As Baker puts it, “When the management system relies on bribes and punishments, it encourages individuals, or teams, to behave in competitive, self-optimizing, self-protective ways,” a point he powerfully makes with a series of interaction matrices (image adapted from Baker’s book).




In the example above, Purchasing, Engineering, and Assembly all make respective improvements, resulting…not in improvements overall…but in things getting worse. This will seem counterintuitive as long as one fails to think in terms of interactions. Just as two medicines that could help you might together make you sicker, so too could departments improving themselves in isolation make overall system performance worse.

In fact, in order to optimize the larger system, some departments or orgs or teams may need to become worse on their metrics, as illustrated in the image below (adapted from Baker’s book).  

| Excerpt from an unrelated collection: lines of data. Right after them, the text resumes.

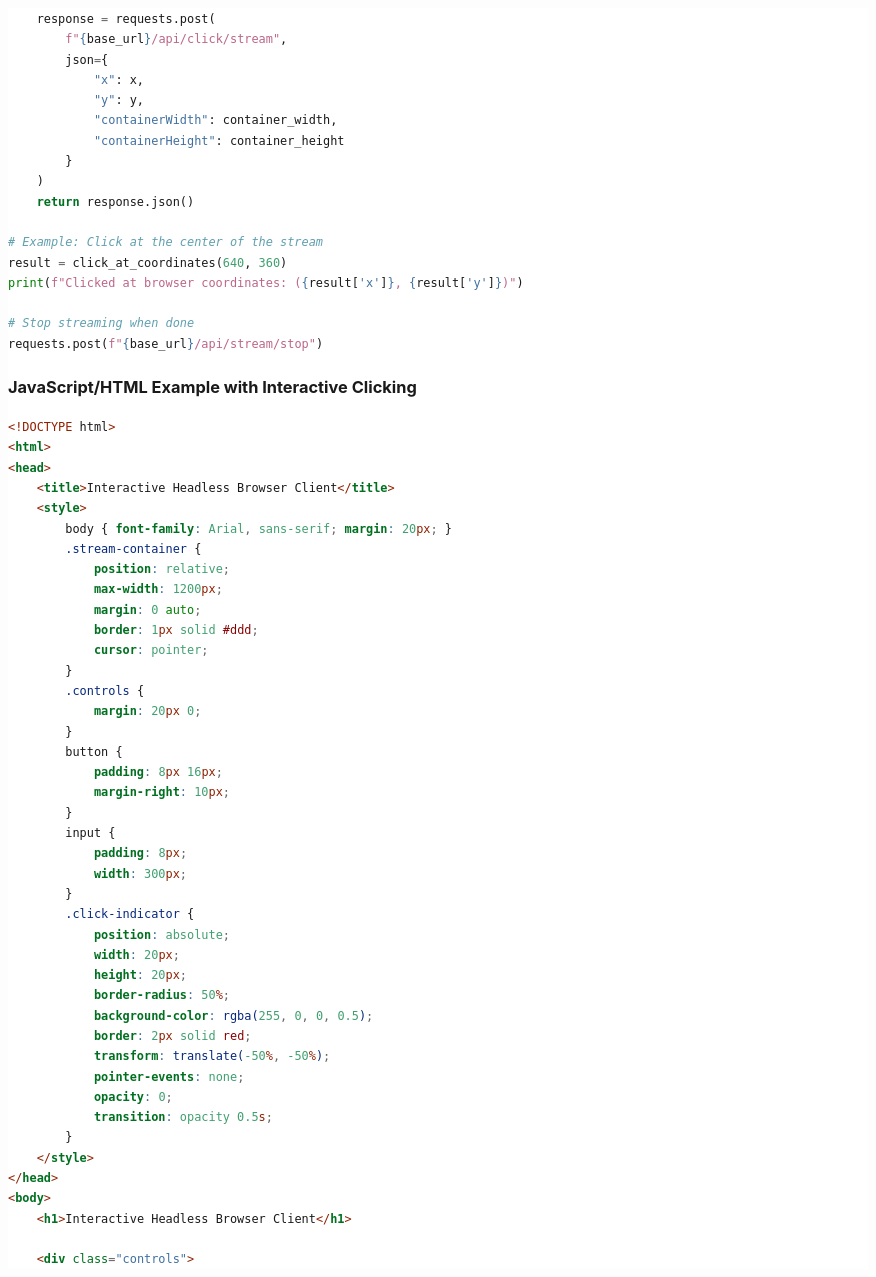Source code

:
 ```python
    response = requests.post(
        f"{base_url}/api/click/stream",
        json={
            "x": x,
            "y": y,
            "containerWidth": container_width,
            "containerHeight": container_height
        }
    )
    return response.json()

# Example: Click at the center of the stream
result = click_at_coordinates(640, 360)
print(f"Clicked at browser coordinates: ({result['x']}, {result['y']})")

# Stop streaming when done
requests.post(f"{base_url}/api/stream/stop")
```

### JavaScript/HTML Example with Interactive Clicking
```html
<!DOCTYPE html>
<html>
<head>
    <title>Interactive Headless Browser Client</title>
    <style>
        body { font-family: Arial, sans-serif; margin: 20px; }
        .stream-container { 
            position: relative;
            max-width: 1200px; 
            margin: 0 auto;
            border: 1px solid #ddd;
            cursor: pointer;
        }
        .controls {
            margin: 20px 0;
        }
        button {
            padding: 8px 16px;
            margin-right: 10px;
        }
        input {
            padding: 8px;
            width: 300px;
        }
        .click-indicator {
            position: absolute;
            width: 20px;
            height: 20px;
            border-radius: 50%;
            background-color: rgba(255, 0, 0, 0.5);
            border: 2px solid red;
            transform: translate(-50%, -50%);
            pointer-events: none;
            opacity: 0;
            transition: opacity 0.5s;
        }
    </style>
</head>
<body>
    <h1>Interactive Headless Browser Client</h1>
    
    <div class="controls">
```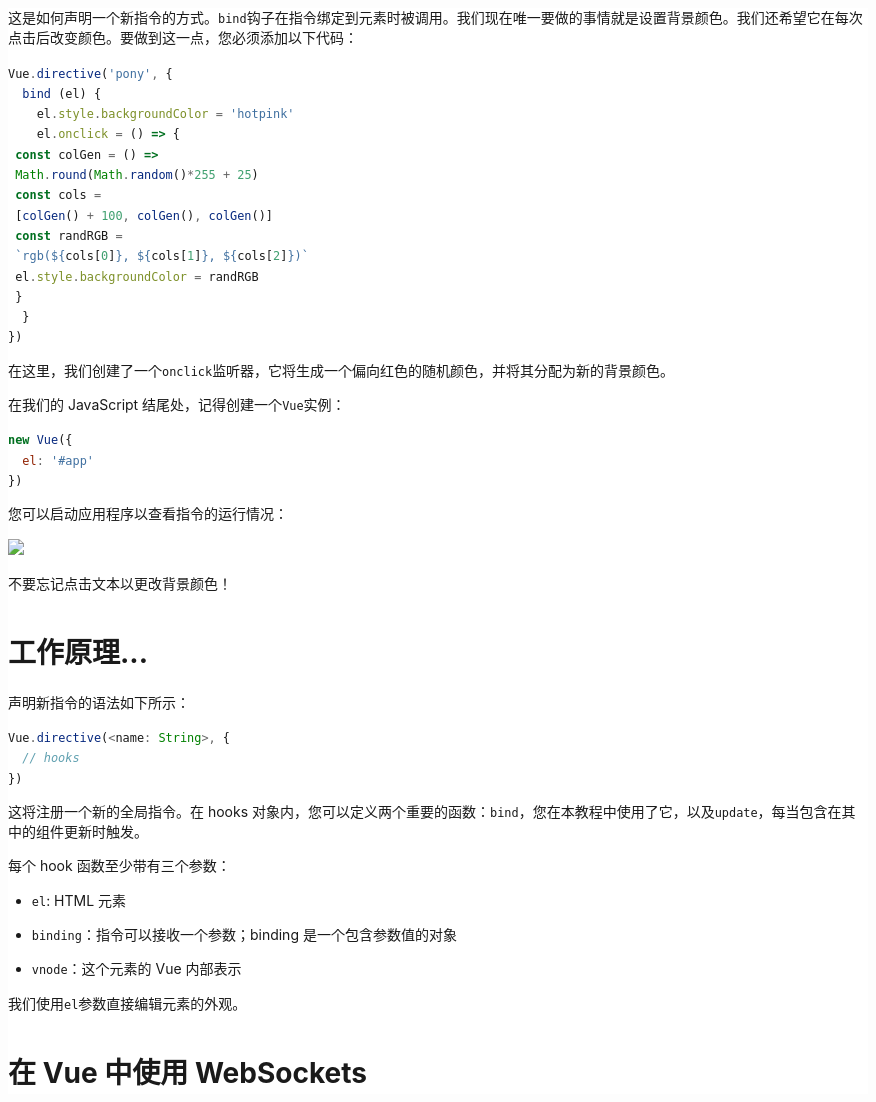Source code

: 这是如何声明一个新指令的方式。`bind`钩子在指令绑定到元素时被调用。我们现在唯一要做的事情就是设置背景颜色。我们还希望它在每次点击后改变颜色。要做到这一点，您必须添加以下代码：

```js
Vue.directive('pony', {
  bind (el) {
    el.style.backgroundColor = 'hotpink'
    el.onclick = () => {
 const colGen = () => 
 Math.round(Math.random()*255 + 25)
 const cols =
 [colGen() + 100, colGen(), colGen()]
 const randRGB =
 `rgb(${cols[0]}, ${cols[1]}, ${cols[2]})`
 el.style.backgroundColor = randRGB
 }
  }
})
```

在这里，我们创建了一个`onclick`监听器，它将生成一个偏向红色的随机颜色，并将其分配为新的背景颜色。

在我们的 JavaScript 结尾处，记得创建一个`Vue`实例：

```js
new Vue({
  el: '#app'
})
```

您可以启动应用程序以查看指令的运行情况：

![](https://github.com/OpenDocCN/freelearn-vue-zh/raw/master/docs/cpl-vue2-web-dev/img/886f331f-42ba-42b3-a41c-9991e9cf5a01.png)

不要忘记点击文本以更改背景颜色！

# 工作原理...

声明新指令的语法如下所示：

```js
Vue.directive(<name: String>, {
  // hooks
})
```

这将注册一个新的全局指令。在 hooks 对象内，您可以定义两个重要的函数：`bind`，您在本教程中使用了它，以及`update`，每当包含在其中的组件更新时触发。

每个 hook 函数至少带有三个参数：

+   `el`: HTML 元素

+   `binding`：指令可以接收一个参数；binding 是一个包含参数值的对象

+   `vnode`：这个元素的 Vue 内部表示

我们使用`el`参数直接编辑元素的外观。

# 在 Vue 中使用 WebSockets
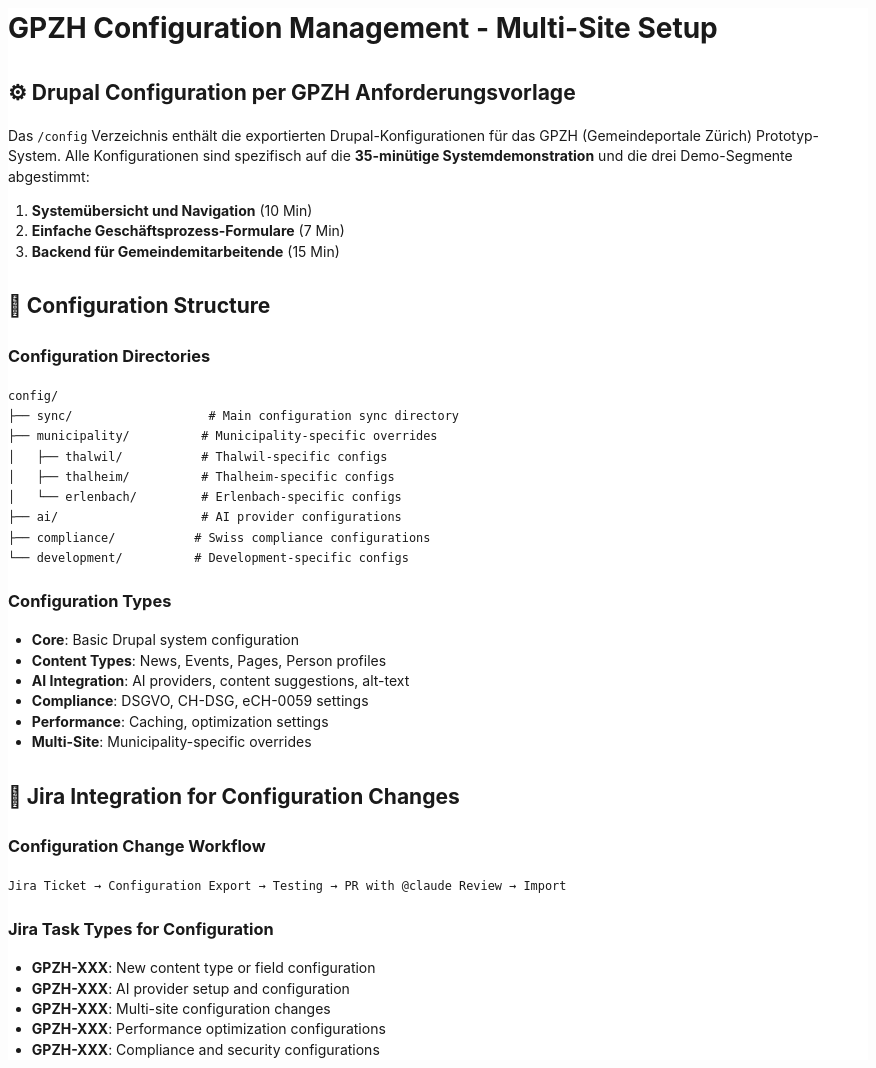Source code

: # GPZH Configuration Management - Multi-Site Setup

## ⚙️ Drupal Configuration per GPZH Anforderungsvorlage

Das `/config` Verzeichnis enthält die exportierten Drupal-Konfigurationen für das GPZH (Gemeindeportale Zürich) Prototyp-System. Alle Konfigurationen sind spezifisch auf die **35-minütige Systemdemonstration** und die drei Demo-Segmente abgestimmt:

1. **Systemübersicht und Navigation** (10 Min)
2. **Einfache Geschäftsprozess-Formulare** (7 Min)  
3. **Backend für Gemeindemitarbeitende** (15 Min)

## 📁 Configuration Structure

### **Configuration Directories**
```
config/
├── sync/                   # Main configuration sync directory
├── municipality/          # Municipality-specific overrides
│   ├── thalwil/           # Thalwil-specific configs
│   ├── thalheim/          # Thalheim-specific configs
│   └── erlenbach/         # Erlenbach-specific configs
├── ai/                    # AI provider configurations
├── compliance/           # Swiss compliance configurations
└── development/          # Development-specific configs
```

### **Configuration Types**
- **Core**: Basic Drupal system configuration
- **Content Types**: News, Events, Pages, Person profiles
- **AI Integration**: AI providers, content suggestions, alt-text
- **Compliance**: DSGVO, CH-DSG, eCH-0059 settings
- **Performance**: Caching, optimization settings
- **Multi-Site**: Municipality-specific overrides

## 🎯 Jira Integration for Configuration Changes

### **Configuration Change Workflow**
```
Jira Ticket → Configuration Export → Testing → PR with @claude Review → Import
```

### **Jira Task Types for Configuration**
- **GPZH-XXX**: New content type or field configuration
- **GPZH-XXX**: AI provider setup and configuration
- **GPZH-XXX**: Multi-site configuration changes
- **GPZH-XXX**: Performance optimization configurations
- **GPZH-XXX**: Compliance and security configurations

If systems aren’t optimized by having everyone improve their own metrics, then this should impact how performance reviews are done. (Recall the Goldratt quote above.) If you tell people that internal competition and infighting is a problem but are still clinging to the annual performance reviews and reward mechanisms that incentivize such behavior, then your say-do ratio is off. As Baker further argues, you’re fooling yourself by even believing you can accurately parse who caused what anyway.

This point brings us to the title of the book, a play on words referencing a golf analogy. To quote Baker, “The various components of the body cannot be individually credited for their contribution to a good golf swing.” An organization is no different, he argues. If a system is performing well, then it is illogical to try to identify the separate contributions of participants. The credit should be shared equally. This is also one of the lessons of Deming’s famous “red bead experiment.” If you’re unfamiliar, then check out this post by Daniel Good.

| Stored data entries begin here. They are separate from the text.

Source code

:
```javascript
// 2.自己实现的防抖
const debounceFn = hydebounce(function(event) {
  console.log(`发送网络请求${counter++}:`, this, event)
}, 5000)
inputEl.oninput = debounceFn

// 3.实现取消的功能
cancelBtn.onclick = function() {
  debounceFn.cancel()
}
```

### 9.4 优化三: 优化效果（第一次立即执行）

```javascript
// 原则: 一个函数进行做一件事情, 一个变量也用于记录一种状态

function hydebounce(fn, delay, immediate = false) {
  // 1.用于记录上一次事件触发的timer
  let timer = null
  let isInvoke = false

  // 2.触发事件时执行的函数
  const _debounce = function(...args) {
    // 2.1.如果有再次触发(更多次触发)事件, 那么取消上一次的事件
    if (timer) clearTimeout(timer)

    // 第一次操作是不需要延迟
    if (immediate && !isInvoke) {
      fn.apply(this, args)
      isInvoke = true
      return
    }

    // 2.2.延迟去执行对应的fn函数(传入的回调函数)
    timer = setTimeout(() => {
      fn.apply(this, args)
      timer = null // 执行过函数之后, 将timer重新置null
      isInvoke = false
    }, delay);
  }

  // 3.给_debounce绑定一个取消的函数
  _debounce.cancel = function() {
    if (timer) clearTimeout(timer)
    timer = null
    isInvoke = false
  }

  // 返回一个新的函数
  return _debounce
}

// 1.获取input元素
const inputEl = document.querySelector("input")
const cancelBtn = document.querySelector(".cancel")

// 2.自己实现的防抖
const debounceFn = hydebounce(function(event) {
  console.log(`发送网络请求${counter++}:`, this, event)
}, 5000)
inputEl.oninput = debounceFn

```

As Good puts it, if someone’s performance = their own contribution + the effect of the system on that contribution, then even if you theoretically could assign a value to someone’s (apparent) performance, the resulting equation is still not solvable! You’ll instead “narratize” the gaps here, ultimately basing pay on what you find to be believable stories.

Attempting to base rewards on performance likely makes little sense anyway. (Note this does not imply that everyone should be paid the same. Rewards should primarily be based on doing the right things, not on outcomes. Pay should also be based on level of expertise, seniority, skills acquired, and level of responsibility.)

It is vital to map your systems. The “system,” as you think of it, is a mental model—it is itself a form of map; and, as the General Semantics folks stress, “The map is not the territory.” Baker agrees with this: Whatever we think our system is, this is always just “the way we think about the territory, about ‘what’s out there,’ although ‘what’s out there,’ and what’s in our mind cannot be easily separated, if at all.”

For you, the system as you conceive of it is essentially your “mental interface” determining any interactions or interventions it will occur to you to undertake. If you aren’t mapping and improving your model of the systems at play, then your interface for making changes is left unstated, half-baked, and likely highly inaccurate and discrepant.

To improve your interventions, you must improve your mental interface.


This image has an empty alt attribute; its file name is jester-3.png

3 thoughts on “Systems as Mental Interfaces

  1. Another great post/summary of a complex but important perspective on group endeavors. The complexity in its system inherently means consequences to changes are hard to predict. In organizational optimization (if based on the above that is even possible) are there any recommended methods for experimentation to understand those potential interactions and consequences? How do you “Fix” an undesired outcome that is a result of the system but changing any one aspect of the system would create a new “broken” state? Also do you have any references for “Pay should also be based on level of expertise, seniority, skills acquired, and level of responsibility.” I am fascinated by compensation schemes.